10/22/20 – Pure Motivations

Spacetrawler, audio version For the blind or visually impaired, October 22, 2020.




Because, Aitana, when humans were built, they weren’t quite wired right.


  1. Yarrun

    I can see why Ciara would go after Dimitri and subsequently get bored of Dimitri. She has the same energy as Anesu but without the need to constantly put a barrier between her and the world. It’s the closest Dimitri would get to sleeping with himself.

  2. Pete Rogan

    Human beings have complexities to them. Some are evolutionary continuances — justice, for instance, seems to be a perception of offense against everybody down to the level of cats and dogs. We have language, which seems tied to the development of motor skills, which may just be a recent development of an older skillset — certainly we have seen chimpanzees use tools and even perform music. And then we have elephants and their representational art.

    One of the older skills we have is the perception of opportunity, whether that be for shelter, for food, for companionship, or more recently for self-improvement. We can perceive when one choice is better than another, and will struggle for it against others even of our own species. So far as we can tell, this behavior is older than single-celled organisms, which still practice choosing for an optimum result and got it from something even older and simpler than they.

    Striving for better has worked for Earth life since it came into existence, improving the life of the organism and thus its chances of surviving and producing offspring, whether by cellular division or exchange of genetic material doesn’t matter. In fact this skill has adapted time and again to very dramatic biological changes, whether from single-cell structure to more complex organisms, the invention of sex, and even the transition of the atmosphere from carbon dioxide to extremely caustic oxygen. And even more drastic changes.
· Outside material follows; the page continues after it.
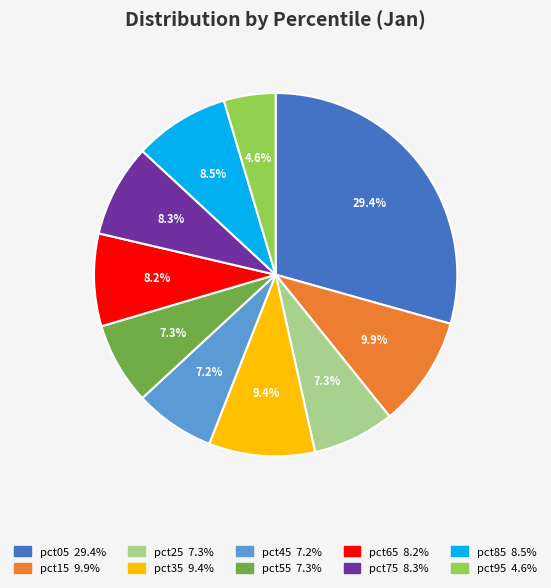

What portion of the pie excludes pct85?

91.5%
    I can’t call this tendency ‘not wired right.’ As far as I can tell, it’s the essentialest part of living at all. If you’re not trying to do better, you’re sitting on your biological potential and every second you sit you’re wasting it, man. Life is built on minimizing risk, identifying goodly gain, and pursuing it to completion. Everything else is paperwork.

    1. Bonker of Things

      Excellent observation, Pete!
      I do not wish to rain on it, though I feel I must be a bit of a downer and point out that, unless you’ve managed to stumble upon genuine elephant art, all paintings produced by elephants are the products of torture. The handlers have been beating the elephants until they are able to paint pictures and the purchase of such pictures means the support of such practice. :’-(

      However, at the same time as I claim that elephants cannot really paint (as they are “just repeating a trained maneuver”), I also do not mean to diminish the capabilities of our fellow animals. Most, if not all, are far more capable and aware than we normally give them credit for. When I was a kid, I was taught that the difference between man and animal is our great intelligence, our tool use, our language, that we have real emotions, that we produce art, and that we are self aware. Then I grew up and saw with my own eyes what a load of loxodonta manure my teachers had been dumping on me; we are not at all unique among animals to have those abilities. Sure, we may have taken a step further in many areas but we’re still animals and there are many other areas where we are not the greatest. It seems to me that the only actual difference is our hubris, although that might simply be because I haven’t been able to talk to any other animal to hear them spew out how much greater they are than us.

      Some I have discussed with have been persistent in claiming that we are, for sure, the smartest animal, to which I insist that the ones making the test will naturally be the ones excelling at it. We are the smartest animal that we are able to test according to our definition of intelligence. Those people have also been insisting on that we, for sure, are the only ones who can produce art. Again I must disagree and the best counter example to both claims is the Neanderthal, which has been diminished by researchers for decades until it turned out that the claims of low intelligence and lack of art was simply the lack of observational skill by the earliest reseachers. Neanderthal did produce art but it was simply not recognized as such until recently, potentially as a result of our hubris. Neanderthal never became extinct because Cro-Magnon was superior, instead they became extinct because we were so numerous that we assimilated them into our own ranks. Roughly 75% of the Neanderthal genome still lives on in us modern humans, spread out so that each carry around 2-5% on average. And we are richer for it as their strengths are now our strengths and vice versa.

      If we then expand upon the subject of art, I believe that there are ample of animals who can and do produce it, it’s just a matter of us not recognizing it as such. Other primates can sing harmoniously; many different animals dance; several decorate their nests meticulously to attract mates, and not just the obvious example of birds but even fish has been seen to do so. There is even art being produced daily by spiders in my ceiling corners and it saddens me every time I must erase it to keep it down in volume (though some get to keep their webs to reduce the fly population).

      I realize now that I have managed to digress a bit, I only wished to make a tiny comment on the mistreatment of the majestic elephants and it turned out into a lengthy opinion. I blame Christopher and Pete, if the two of you did not constantly keep producing such interesting things to read, then I would already be sleeping instead of pressing “just one more strip before I turn in for the night”.